• [Exercise directions]
What the response needs is every record, repeated verbatim, and no images.

• [The input]
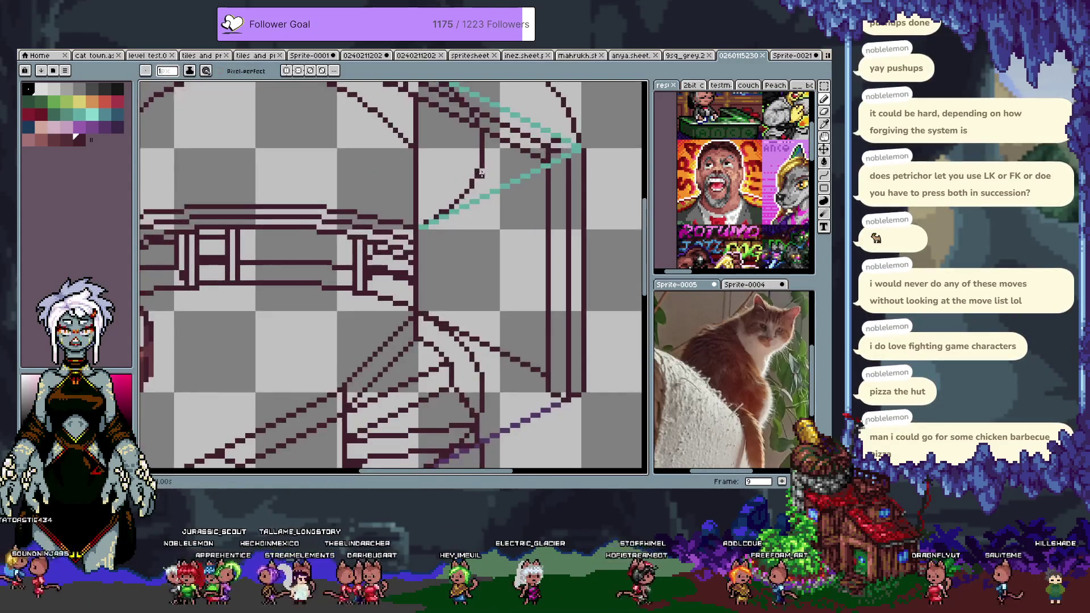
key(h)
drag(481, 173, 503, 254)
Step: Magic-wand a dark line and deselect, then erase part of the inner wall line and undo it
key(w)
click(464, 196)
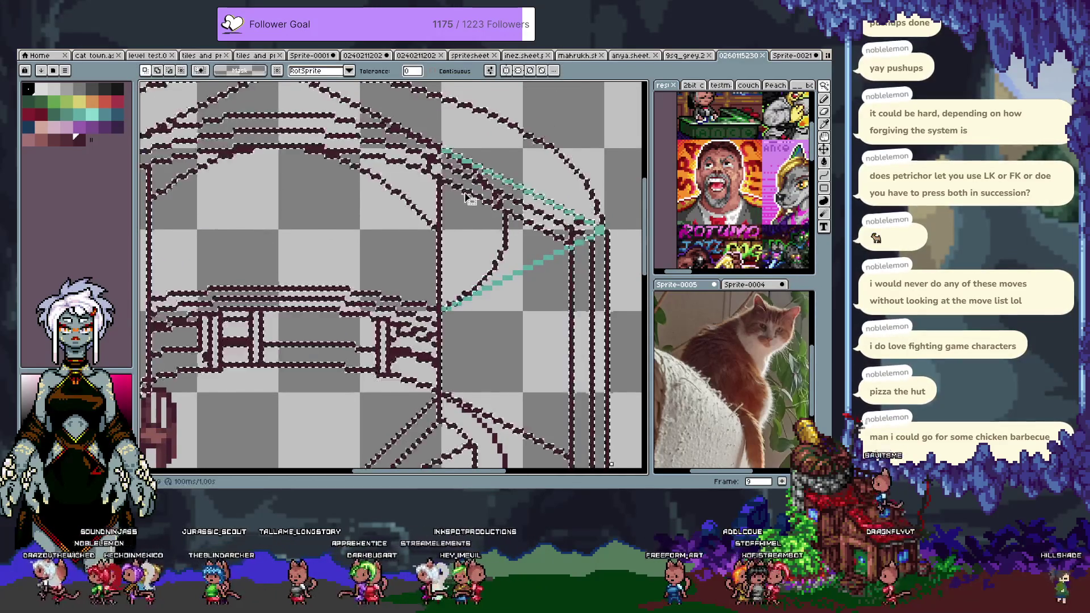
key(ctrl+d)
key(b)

• [Answer section]
key(h)
drag(481, 173, 503, 254)
Step: Magic-wand a dark line and deselect, then erase part of the inner wall line and undo it
key(w)
click(464, 196)
key(ctrl+d)
key(b)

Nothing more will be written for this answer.